The United States is bound to defend the Republic of the Philippines if attacked. The Enhanced Defense Cooperation Agreement was upheld by the Philippine Supreme Court just this January, after the constitutionality of the treaty was challenged in 2014. This Act gives the United States broad access to base military assets at five major bases throughout the Philippine Islands, and reinforces the Mutual Defense Treaty between the two nations. The treaty stipulates that both parties are obligated to defend the other if an armed attack is carried out “on the metropolitan territory of either of the Parties, or on the island territories under its jurisdiction in the Pacific.” This treaty would only be binding on the United States if the sovereignty of the Scarborough Shoal is finally determined and broadly recognized internationally.
It is easy to see a major confrontation over the sovereignty of Scarborough Shoal occurring this summer, as a confluence of events and legal decisions sets the stage for resolving a long standing dispute, one way or the other.
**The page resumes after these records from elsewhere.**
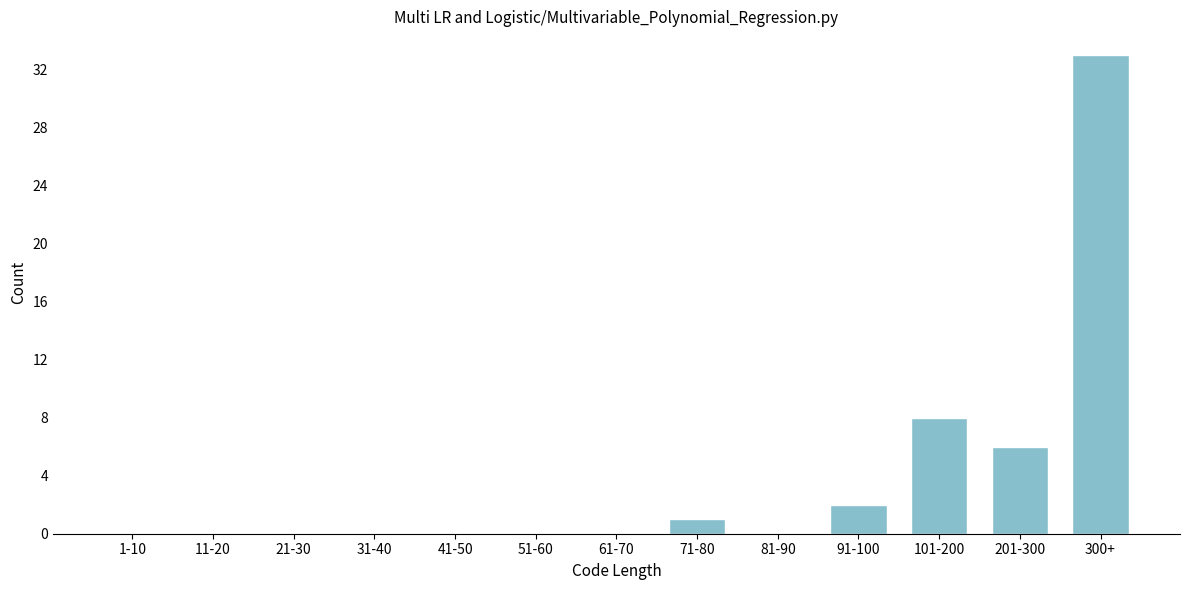

Reading left to right, list all the values displayed in this chart.

1-10=0	11-20=0	21-30=0	31-40=0	41-50=0	51-60=0	61-70=0	71-80=1	81-90=0	91-100=2	101-200=8	201-300=6	300+=33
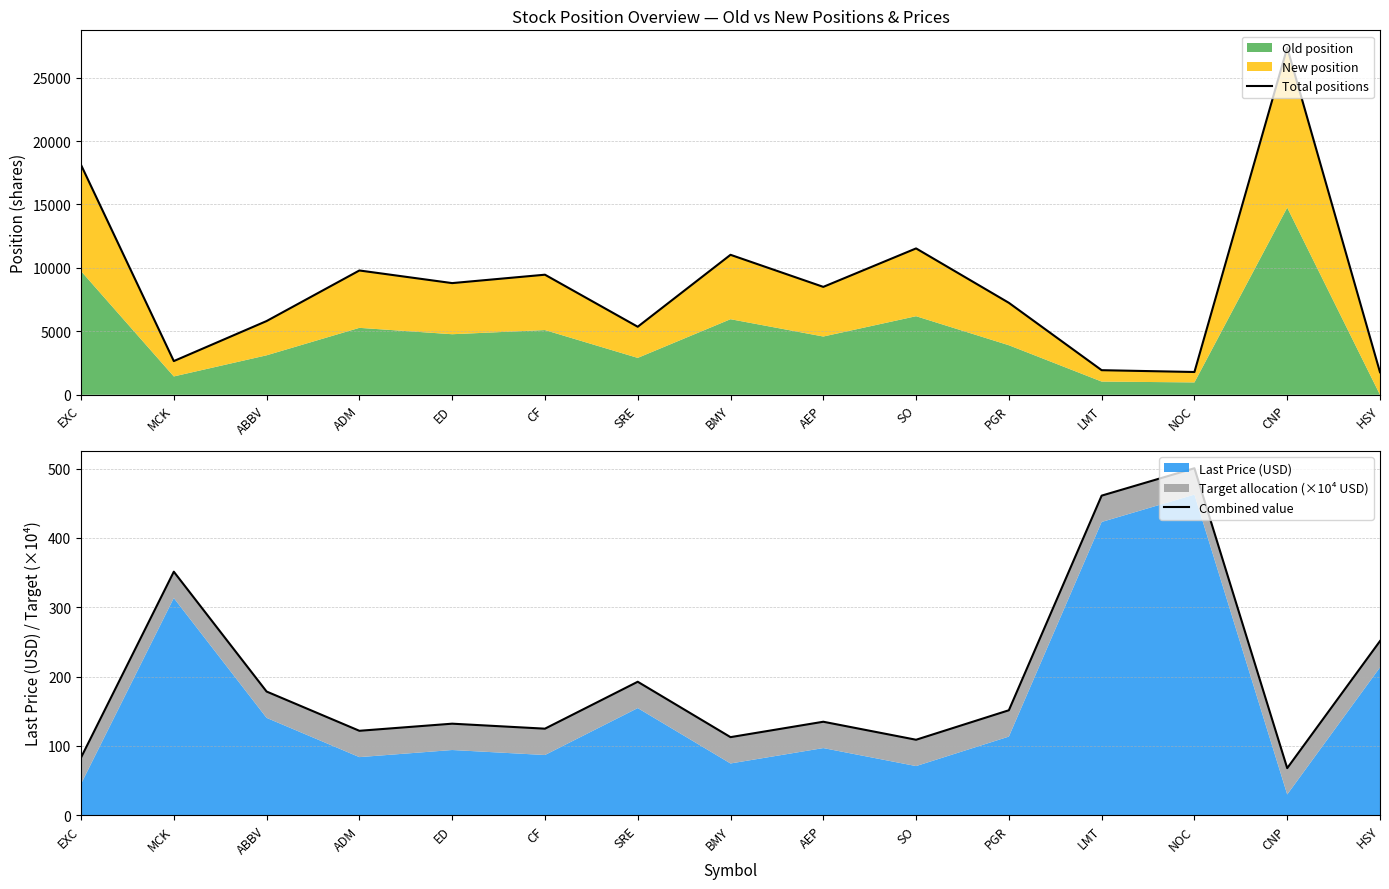

At which category does Total positions reach its first local peak?

ADM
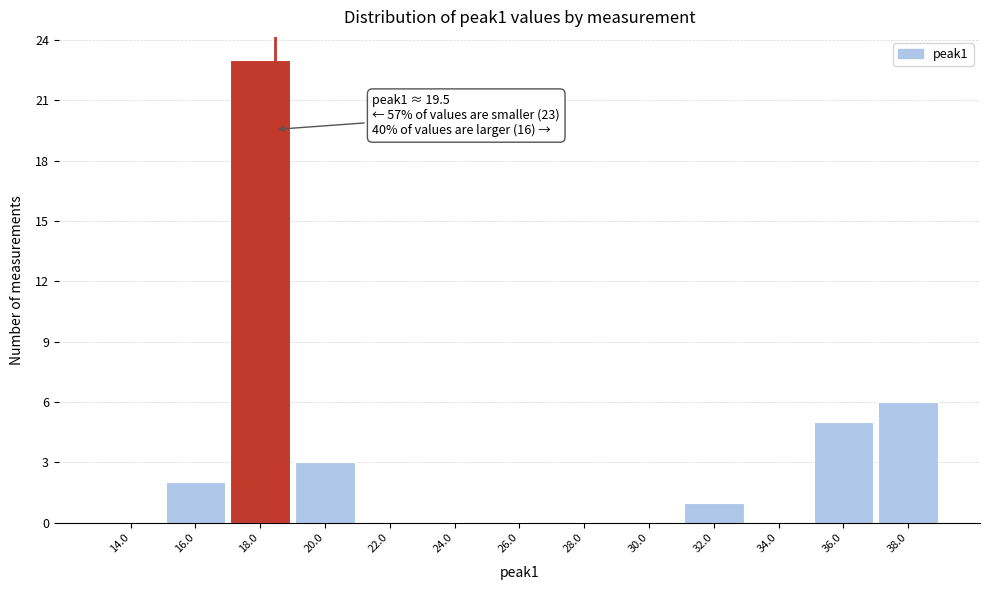

Reading left to right, list all the values displayed in this chart.

14.0=0	16.0=2	18.0=23	20.0=3	22.0=0	24.0=0	26.0=0	28.0=0	30.0=0	32.0=1	34.0=0	36.0=5	38.0=6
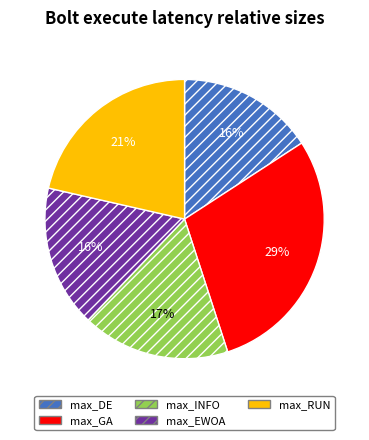

Combined, do max_INFO and max_DE account for over 50%?

No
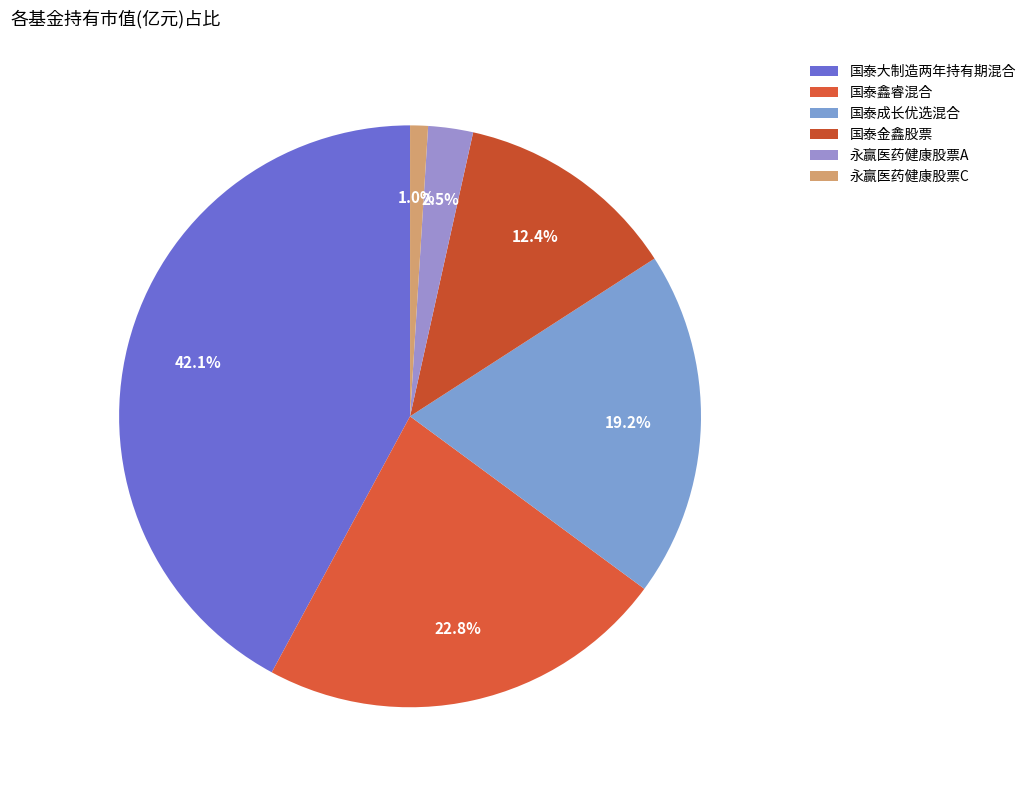

Between 国泰大制造两年持有期混合 and 国泰金鑫股票, which is larger?

国泰大制造两年持有期混合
China has used different strategies to advance its interests in the South China Sea. In the Paracel Islands, where China has legitimate legal and historic claims to at least some of the islands, military force was used to reinforce these claims. They fought and soundly beat the naval forces of the Republic of Vietnam in 1974 and immediately occupied the islands. In the Spratly Islands, China has used a mix of diplomacy, military force and the unprecedented efforts to build artificial islands, to claim sovereignty over these territories. Chinese claims in the Spratly Islands do not meet the legal requirements as stipulated in UNCLOS, and claims on historic grounds are quite flimsy and inconclusive. In this case, China has wisely decided to exercise sovereignty through island development and occupation.
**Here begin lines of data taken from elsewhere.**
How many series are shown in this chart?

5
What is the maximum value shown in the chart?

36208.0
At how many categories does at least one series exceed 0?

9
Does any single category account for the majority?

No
China has chosen this last strategy in exerting sovereignty over Scarborough Shoal, as its legal and historic claims carry no weight. Much hinges on the ruling of the PCA and Philippine efforts to garner international support via unilateral diplomatic efforts and through the United Nations, if the ruling of the arbitration turns out in their favor. If Philippine sovereignty is broadly accepted internationally, then a major military confrontation may be very probable. As the governments of China, the Philippines and the United States set their respective courses and continue to solidify their strategies over this territorial dispute, in consideration of broader regional and global strategic issues, the chances of a major military confrontation increase exponentially.
It is hard to conduct a simple cost-benefit analysis of a confrontation for any of the parties to this potential conflict, as it is impossible to know just how much any of these parties are willing to sacrifice in pursuit of their strategic aims. What is known, is the possible outcome of any military confrontation when carried to its furthest escalation; thermonuclear war between China and the United States. The U.S. test-launching of multiple Minuteman III ICBMs off the coast of California late last year, and the similar test-launch of a DF-41 ICBM into the South China Sea by China on April 12th, speak volumes as to the messages being sent by Washington D.C. and Beijing. Although successive Philippine administrations have been keen to deescalate the dispute in the past, the prospect of a major military installation of a foreign power being built only 130 miles from the national capitol, clearly changes the strategic calculus of Manila. One way of the other, a major compromise or escalation is bound to occur over the next few months.